- _TAREFAS PROPOSTAS_:
A – Indique se cada afirmação abaixo está de acordo com o texto sobre a Playboy, respondendo sim ou não e citando literalmente as palavras do texto que decidem a questão.
(i) O texto afirma que a Playboy incomoda por se tratar de pornografia.
(ii) O texto declara não se sentir ameaçado pelas fantasias dos homens.
(iii) O texto defende que o juízo moral sobre a nudez deve ser abstrato e incondicional.
B – Com base no texto sobre a Playboy, responda brevemente a cada pergunta abaixo.
(i) De qual filósofo o texto se lembra diante das imagens da revista?
(ii) Que dois avanços humanos o texto cita como exemplos?
(iii) Segundo o texto, o que o corpo imprime na razão?
C – Retome o texto sobre a Playboy a partir da última frase apresentada e dê continuidade a ele.

Há tempos defendo a opinião de que, sob pena de estarmos cometendo uma grande injustiça contra nós mesmos, o juízo moral sobre a nudez, o erotismo e a pornografia não deve ser abstrato e incondicional. Antes, esse juízo deve ser formado através de um exame cuidadoso de nossas próprias experiências e motivações. Afinal, por trás de toda abstração e incondicionalidade existe o medo de confrontarmos com a origem dos nossos princípios morais a partir de um questionamento sério sobre as nossas “verdades” emocionais.

Dizer que a Playboy me incomoda porque se trata de pornografia seria mentira. Dizer que, para mim, a revista é o símbolo máximo da opressão que o patriarcadoexerce sobre a mulher, também.

Ao dizer isso eu não quero desmerecer o sofrimento de muitas mulheres que se sentem obrigadas a seguir o padrão de beleza e juventude ditado pela nossa cultura. No entanto, não vejo como podemos ajudar a essas mulheres ao transformarmos a discussão sobre a Playboy e outras revistas masculinas, em uma falsa polêmica moral.

Para ser sincera, o que me incomoda na Playboy é a infeliz lembrança de que, apesar de todos os nossos avanços — desde a roda aos quartetos tardios de Beethoven — nós ainda somos humanos: frágeis inquilinos da natureza. Racionais, talvez superficialmente. Mas, nem por isso, menos ignorantes sobre nós mesmos.

Diante de imagens tão bonitas e habilmente compostas, diante de modelos tão belas, exibindo corpos tão extraordinários, lembro-me mais uma vez de Nietzsche e penso cá com os meus botões: “o baixo ventre é a causa pela qual o homem não acha tão fácil sentir-se um deus.”

Descubro então que eu não me sinto ameaçada pela nudez das modelos e seus corpos perfeitos. Também não me sinto ameaçada pelas fantasias dos homens. O meu problema é outro.

Em verdade, o que me ameaça e me envergonha na revista é reconhecer que eu também sou humana, que também tenho um corpo e, que esse corpo imprime em minha razão as suas próprias exigências.

- _DADOS FORNECIDOS_:

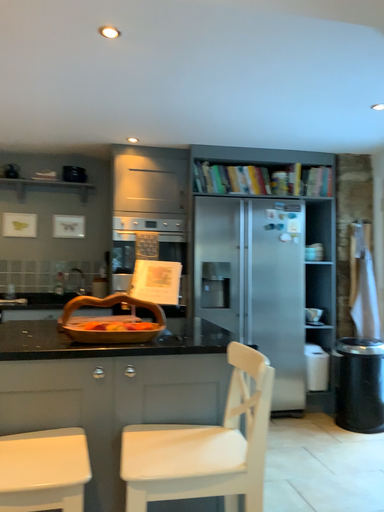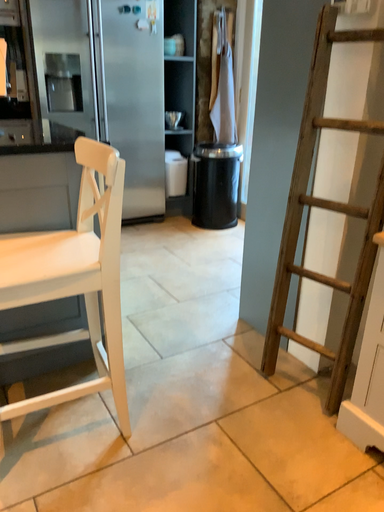
Question: How did the camera likely rotate when shooting the video?

Choices:
 (A) rotated downward
 (B) rotated upward

Answer: (A)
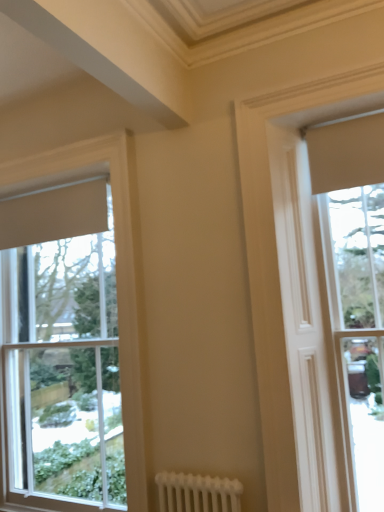
In order to face matte beige curtain at right, the 1th window viewed from the right, should I rotate leftwards or rightwards?

Rotate your view right by about 21.846°.

Where is `matte beige window at upper right, the second window when ordered from left to right`? The width and height of the screenshot is (384, 512). matte beige window at upper right, the second window when ordered from left to right is located at coordinates (292, 298).

Measure the distance between point (x=143, y=382) and camera.

The distance of point (x=143, y=382) from camera is 7.28 feet.

Find the location of a particular element. matte beige curtain at right, the 1th window viewed from the right is located at coordinates (355, 286).

Considering their positions, is white wood window at left, marked as the 3th window in a right-to-left arrangement, located in front of or behind matte beige window at upper right, the second window when ordered from left to right?

Clearly, white wood window at left, marked as the 3th window in a right-to-left arrangement, is behind matte beige window at upper right, the second window when ordered from left to right.

Is white wood window at left, which ranks as the 1th window in left-to-right order, turned away from matte beige window at upper right, which is the 2th window from right to left?

No, matte beige window at upper right, which is the 2th window from right to left, is not at the back of white wood window at left, which ranks as the 1th window in left-to-right order.

Which of these two, white wood window at left, marked as the 3th window in a right-to-left arrangement, or matte beige window at upper right, which is the 2th window from right to left, is thinner?

matte beige window at upper right, which is the 2th window from right to left, is thinner.

Considering the positions of objects white wood window at left, marked as the 3th window in a right-to-left arrangement, and matte beige window at upper right, the second window when ordered from left to right, in the image provided, who is more to the right, white wood window at left, marked as the 3th window in a right-to-left arrangement, or matte beige window at upper right, the second window when ordered from left to right,?

From the viewer's perspective, matte beige window at upper right, the second window when ordered from left to right, appears more on the right side.

From the image's perspective, is matte beige window at upper right, the second window when ordered from left to right, above white wood window at left, which ranks as the 1th window in left-to-right order?

Yes, from the image's perspective, matte beige window at upper right, the second window when ordered from left to right, is on top of white wood window at left, which ranks as the 1th window in left-to-right order.

From a real-world perspective, is matte beige window at upper right, which is the 2th window from right to left, positioned over white wood window at left, which ranks as the 1th window in left-to-right order, based on gravity?

Indeed, from a real-world perspective, matte beige window at upper right, which is the 2th window from right to left, stands above white wood window at left, which ranks as the 1th window in left-to-right order.

From the picture: Could you measure the distance between matte beige window at upper right, which is the 2th window from right to left, and white wood window at left, marked as the 3th window in a right-to-left arrangement?

matte beige window at upper right, which is the 2th window from right to left, is 31.96 inches from white wood window at left, marked as the 3th window in a right-to-left arrangement.

Is matte beige window at upper right, the second window when ordered from left to right, not close to white wood window at left, marked as the 3th window in a right-to-left arrangement?

No, matte beige window at upper right, the second window when ordered from left to right, is not far away from white wood window at left, marked as the 3th window in a right-to-left arrangement.

Considering the sizes of objects white wood window at left, marked as the 3th window in a right-to-left arrangement, and matte beige curtain at right, the 1th window viewed from the right, in the image provided, who is thinner, white wood window at left, marked as the 3th window in a right-to-left arrangement, or matte beige curtain at right, the 1th window viewed from the right,?

white wood window at left, marked as the 3th window in a right-to-left arrangement.

Who is bigger, white wood window at left, which ranks as the 1th window in left-to-right order, or matte beige curtain at right, placed as the 3th window when sorted from left to right?

With larger size is white wood window at left, which ranks as the 1th window in left-to-right order.

Find the location of a particular element. The width and height of the screenshot is (384, 512). window lying below the matte beige curtain at right, placed as the 3th window when sorted from left to right (from the image's perspective) is located at coordinates (117, 280).

Is matte beige window at upper right, which is the 2th window from right to left, facing towards matte beige curtain at right, placed as the 3th window when sorted from left to right?

Yes.

From the image's perspective, is matte beige window at upper right, which is the 2th window from right to left, on top of matte beige curtain at right, placed as the 3th window when sorted from left to right?

Correct, matte beige window at upper right, which is the 2th window from right to left, appears higher than matte beige curtain at right, placed as the 3th window when sorted from left to right, in the image.

From a real-world perspective, which object rests below the other?

From a 3D spatial view, matte beige curtain at right, placed as the 3th window when sorted from left to right, is below.

Does point (257, 232) lie in front of point (343, 191)?

That is True.

Is matte beige curtain at right, placed as the 3th window when sorted from left to right, looking in the opposite direction of matte beige window at upper right, the second window when ordered from left to right?

Yes, matte beige window at upper right, the second window when ordered from left to right, is at the back of matte beige curtain at right, placed as the 3th window when sorted from left to right.

Considering the sizes of objects matte beige curtain at right, the 1th window viewed from the right, and matte beige window at upper right, the second window when ordered from left to right, in the image provided, who is taller, matte beige curtain at right, the 1th window viewed from the right, or matte beige window at upper right, the second window when ordered from left to right,?

matte beige window at upper right, the second window when ordered from left to right, is taller.

Which is more to the left, matte beige curtain at right, the 1th window viewed from the right, or matte beige window at upper right, which is the 2th window from right to left?

matte beige window at upper right, which is the 2th window from right to left.

How far apart are matte beige curtain at right, the 1th window viewed from the right, and white wood window at left, which ranks as the 1th window in left-to-right order?

matte beige curtain at right, the 1th window viewed from the right, and white wood window at left, which ranks as the 1th window in left-to-right order, are 1.11 meters apart.

Is matte beige curtain at right, the 1th window viewed from the right, inside the boundaries of white wood window at left, marked as the 3th window in a right-to-left arrangement, or outside?

matte beige curtain at right, the 1th window viewed from the right, cannot be found inside white wood window at left, marked as the 3th window in a right-to-left arrangement.

Is matte beige curtain at right, the 1th window viewed from the right, wider than white wood window at left, marked as the 3th window in a right-to-left arrangement?

Yes.

Is matte beige curtain at right, placed as the 3th window when sorted from left to right, touching white wood window at left, which ranks as the 1th window in left-to-right order?

matte beige curtain at right, placed as the 3th window when sorted from left to right, and white wood window at left, which ranks as the 1th window in left-to-right order, are not in contact.

The width and height of the screenshot is (384, 512). In order to click on window on the left side of matte beige window at upper right, the second window when ordered from left to right in this screenshot , I will do `click(117, 280)`.

Identify the location of the 1st window to the right of the white wood window at left, marked as the 3th window in a right-to-left arrangement, starting your count from the anchor. (292, 298).

From the image, which object appears to be nearer to matte beige window at upper right, the second window when ordered from left to right, matte beige curtain at right, placed as the 3th window when sorted from left to right, or white wood window at left, marked as the 3th window in a right-to-left arrangement?

matte beige curtain at right, placed as the 3th window when sorted from left to right.

When comparing their distances from matte beige window at upper right, the second window when ordered from left to right, does white wood window at left, marked as the 3th window in a right-to-left arrangement, or matte beige curtain at right, placed as the 3th window when sorted from left to right, seem closer?

matte beige curtain at right, placed as the 3th window when sorted from left to right, is positioned closer to the anchor matte beige window at upper right, the second window when ordered from left to right.

From the picture: Considering their positions, is matte beige window at upper right, the second window when ordered from left to right, positioned closer to matte beige curtain at right, placed as the 3th window when sorted from left to right, than white wood window at left, marked as the 3th window in a right-to-left arrangement?

matte beige window at upper right, the second window when ordered from left to right.

Looking at the image, which one is located closer to white wood window at left, marked as the 3th window in a right-to-left arrangement, matte beige window at upper right, which is the 2th window from right to left, or matte beige curtain at right, placed as the 3th window when sorted from left to right?

matte beige window at upper right, which is the 2th window from right to left, lies closer to white wood window at left, marked as the 3th window in a right-to-left arrangement, than the other object.

Looking at the image, which one is located closer to matte beige curtain at right, placed as the 3th window when sorted from left to right, white wood window at left, marked as the 3th window in a right-to-left arrangement, or matte beige window at upper right, which is the 2th window from right to left?

matte beige window at upper right, which is the 2th window from right to left, is closer to matte beige curtain at right, placed as the 3th window when sorted from left to right.

Considering their positions, is matte beige curtain at right, placed as the 3th window when sorted from left to right, positioned further to white wood window at left, which ranks as the 1th window in left-to-right order, than matte beige window at upper right, the second window when ordered from left to right?

matte beige curtain at right, placed as the 3th window when sorted from left to right.

I want to click on window between white wood window at left, which ranks as the 1th window in left-to-right order, and matte beige curtain at right, placed as the 3th window when sorted from left to right, from left to right, so click(x=292, y=298).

- _RESPOSTAS ÀS TAREFAS_:
A –
(i) Não: "Dizer que a Playboy me incomoda porque se trata de pornografia seria mentira."
(ii) Sim: "Também não me sinto ameaçada pelas fantasias dos homens."
(iii) Não: "o juízo moral sobre a nudez, o erotismo e a pornografia não deve ser abstrato e incondicional."

B –
(i) Nietzsche.
(ii) A roda e os quartetos tardios de Beethoven.
(iii) As suas próprias exigências.

C –
Sobre o papel da pulsão sexual em nossas vidas, o mesmo Nietzsche que vem guiando estas linhas dizia que “o grau e espécie de sexualidade de um indivíduo penetram até o ponto mais alto do seu espírito.” Embora o significado desse aforismo não seja suficientemente claro, ele nos permite pensar que, talvez, toda discussão histérica sobre a pornografia, seja apenas mais uma prova de que, em matéria de sexo, a nossa razão corre o risco de perder a sua própria objetividade.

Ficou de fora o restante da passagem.